Sports Nut

How to Pull for the Patriots in the Age of Trump

A guide for morally compromised New England fans.

Patriots head coach Bill Belichick talks with Tom Brady before a game against the Seattle Seahawks at Gillette Stadium on Nov. 13 in Foxboro, Massachusetts.

Jim Rogash/Getty Images

It gets harder and harder every time. By virtue of having grown up in the greater Boston area, I am a fan of the New England Patriots, perhaps the most successful and most widely loathed sports franchise of the 21st century. For much of my childhood and young adulthood in the 1980s and 1990s, this was a laughable identity—the Patriots mostly vacillated between mediocre and terrible, their two pre-millennial Super Bowl appearances resulting in blowout defeats. This all changed in 2002, when the Pats, under second-year head coach Bill Belichick and first-year starting quarterback Tom Brady, beat the seemingly unbeatable St. Louis Rams in Super Bowl XXXVI, one of the biggest upsets in NFL history. They won two more titles in 2004 and 2005, improbably establishing themselves as the gold standard of the league, and their coach and QB as gridiron geniuses. In the years since, the Patriots have appeared in three more Super Bowls (four come Sunday) and won one more title in 2015, all while relentlessly building a reputation as the league’s foremost heels, a franchise whose devotion to winning has led it to cheating scandals both real and inflated.

[Records to process]:
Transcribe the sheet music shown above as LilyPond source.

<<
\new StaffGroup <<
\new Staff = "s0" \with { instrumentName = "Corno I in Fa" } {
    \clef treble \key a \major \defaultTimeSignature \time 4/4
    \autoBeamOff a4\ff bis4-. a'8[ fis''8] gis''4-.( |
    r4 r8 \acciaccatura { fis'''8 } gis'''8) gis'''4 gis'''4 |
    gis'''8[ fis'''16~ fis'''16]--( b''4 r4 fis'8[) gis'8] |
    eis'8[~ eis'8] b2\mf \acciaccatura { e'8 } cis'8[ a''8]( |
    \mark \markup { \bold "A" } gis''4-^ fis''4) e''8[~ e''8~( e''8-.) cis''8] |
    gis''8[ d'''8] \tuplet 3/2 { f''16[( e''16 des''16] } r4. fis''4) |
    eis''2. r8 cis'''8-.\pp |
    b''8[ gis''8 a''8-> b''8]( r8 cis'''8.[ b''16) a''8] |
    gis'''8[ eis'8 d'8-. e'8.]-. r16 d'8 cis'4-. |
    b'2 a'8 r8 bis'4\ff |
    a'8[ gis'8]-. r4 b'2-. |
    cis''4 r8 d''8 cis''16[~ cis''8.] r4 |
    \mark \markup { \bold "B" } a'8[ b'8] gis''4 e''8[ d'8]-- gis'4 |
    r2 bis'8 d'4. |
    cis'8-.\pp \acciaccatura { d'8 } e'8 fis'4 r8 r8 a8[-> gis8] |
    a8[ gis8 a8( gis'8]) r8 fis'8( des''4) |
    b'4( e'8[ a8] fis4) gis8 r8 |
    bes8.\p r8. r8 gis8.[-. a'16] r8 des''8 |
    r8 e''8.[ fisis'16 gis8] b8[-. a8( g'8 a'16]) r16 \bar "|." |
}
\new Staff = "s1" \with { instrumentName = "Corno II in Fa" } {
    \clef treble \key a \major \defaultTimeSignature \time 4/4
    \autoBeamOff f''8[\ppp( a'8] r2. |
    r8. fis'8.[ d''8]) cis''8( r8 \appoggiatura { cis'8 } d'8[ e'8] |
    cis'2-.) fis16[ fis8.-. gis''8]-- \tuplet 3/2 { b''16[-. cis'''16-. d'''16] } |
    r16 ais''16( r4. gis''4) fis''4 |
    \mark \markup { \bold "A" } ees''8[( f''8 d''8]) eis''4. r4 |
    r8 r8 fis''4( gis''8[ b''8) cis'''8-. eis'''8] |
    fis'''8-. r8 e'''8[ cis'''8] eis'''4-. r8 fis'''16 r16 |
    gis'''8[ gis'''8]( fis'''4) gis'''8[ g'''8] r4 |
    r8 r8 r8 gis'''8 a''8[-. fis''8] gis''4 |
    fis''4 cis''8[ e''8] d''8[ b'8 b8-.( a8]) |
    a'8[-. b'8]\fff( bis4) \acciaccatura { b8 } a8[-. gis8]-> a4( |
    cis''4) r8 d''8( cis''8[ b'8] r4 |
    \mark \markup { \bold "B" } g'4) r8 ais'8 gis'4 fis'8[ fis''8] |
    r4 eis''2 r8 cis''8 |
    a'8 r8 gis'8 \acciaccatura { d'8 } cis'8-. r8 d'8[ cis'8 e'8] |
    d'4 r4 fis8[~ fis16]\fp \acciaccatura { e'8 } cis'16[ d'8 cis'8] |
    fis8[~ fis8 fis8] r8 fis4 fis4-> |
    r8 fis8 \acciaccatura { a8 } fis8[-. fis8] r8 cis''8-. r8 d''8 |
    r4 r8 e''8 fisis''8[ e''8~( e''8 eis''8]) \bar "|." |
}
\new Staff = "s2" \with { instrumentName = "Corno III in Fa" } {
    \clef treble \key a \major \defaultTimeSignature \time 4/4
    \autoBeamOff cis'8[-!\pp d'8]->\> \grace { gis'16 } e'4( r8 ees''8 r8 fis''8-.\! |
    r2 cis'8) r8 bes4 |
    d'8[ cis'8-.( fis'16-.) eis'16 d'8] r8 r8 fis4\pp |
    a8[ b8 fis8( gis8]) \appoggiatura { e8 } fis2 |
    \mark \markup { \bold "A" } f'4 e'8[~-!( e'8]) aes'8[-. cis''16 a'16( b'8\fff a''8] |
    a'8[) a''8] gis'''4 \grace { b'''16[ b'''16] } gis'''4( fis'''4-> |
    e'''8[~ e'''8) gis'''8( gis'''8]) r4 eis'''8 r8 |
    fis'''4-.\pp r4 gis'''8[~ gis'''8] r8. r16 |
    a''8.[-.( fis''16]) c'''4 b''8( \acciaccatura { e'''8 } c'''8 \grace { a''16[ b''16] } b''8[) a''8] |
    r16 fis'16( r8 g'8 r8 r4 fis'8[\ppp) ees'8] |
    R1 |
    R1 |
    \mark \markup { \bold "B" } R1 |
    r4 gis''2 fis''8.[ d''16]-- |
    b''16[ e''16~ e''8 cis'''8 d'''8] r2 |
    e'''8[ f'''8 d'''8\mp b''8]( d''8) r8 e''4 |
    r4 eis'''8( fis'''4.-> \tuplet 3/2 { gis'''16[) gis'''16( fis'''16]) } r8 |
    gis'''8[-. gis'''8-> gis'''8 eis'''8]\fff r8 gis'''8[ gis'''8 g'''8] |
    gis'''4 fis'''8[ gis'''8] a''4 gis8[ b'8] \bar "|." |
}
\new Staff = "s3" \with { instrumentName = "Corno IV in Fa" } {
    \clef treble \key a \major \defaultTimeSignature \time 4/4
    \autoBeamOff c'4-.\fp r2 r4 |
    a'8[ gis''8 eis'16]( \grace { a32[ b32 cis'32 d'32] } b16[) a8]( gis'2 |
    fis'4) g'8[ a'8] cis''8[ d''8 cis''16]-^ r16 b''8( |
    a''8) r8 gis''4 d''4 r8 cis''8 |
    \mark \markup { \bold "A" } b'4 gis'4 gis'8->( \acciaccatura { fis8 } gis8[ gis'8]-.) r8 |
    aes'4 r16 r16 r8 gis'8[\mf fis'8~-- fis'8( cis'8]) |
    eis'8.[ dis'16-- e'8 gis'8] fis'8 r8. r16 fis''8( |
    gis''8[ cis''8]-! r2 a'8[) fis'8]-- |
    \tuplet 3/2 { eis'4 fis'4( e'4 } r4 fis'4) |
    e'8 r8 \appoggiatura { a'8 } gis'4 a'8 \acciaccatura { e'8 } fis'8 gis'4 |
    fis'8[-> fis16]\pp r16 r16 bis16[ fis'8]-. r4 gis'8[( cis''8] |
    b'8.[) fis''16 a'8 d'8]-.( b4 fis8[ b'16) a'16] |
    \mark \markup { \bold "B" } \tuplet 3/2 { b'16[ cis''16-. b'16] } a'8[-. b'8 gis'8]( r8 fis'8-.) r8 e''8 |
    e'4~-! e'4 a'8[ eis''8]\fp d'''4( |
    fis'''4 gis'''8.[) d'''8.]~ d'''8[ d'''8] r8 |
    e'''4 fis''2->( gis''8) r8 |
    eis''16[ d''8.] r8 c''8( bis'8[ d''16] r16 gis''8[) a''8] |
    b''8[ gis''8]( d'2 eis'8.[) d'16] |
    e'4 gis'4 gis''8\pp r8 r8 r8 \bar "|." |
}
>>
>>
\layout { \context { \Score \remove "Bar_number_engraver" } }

[Directives]:
1) According to the Patriots article, which team did New England beat in Super Bowl XXXVI?
2) Identify every line in the entries that contains the string "fisis", treating uppercase and lowercase as different.
The entries have nothing to do with the text.

[Solutions to the exercise]:
1) The St. Louis Rams.

2)
    r8 e''8.[ fisis'16 gis8] b8[-. a8( g'8 a'16]) r16 \bar "|." |
    r4 r8 e''8 fisis''8[ e''8~( e''8 eis''8]) \bar "|." |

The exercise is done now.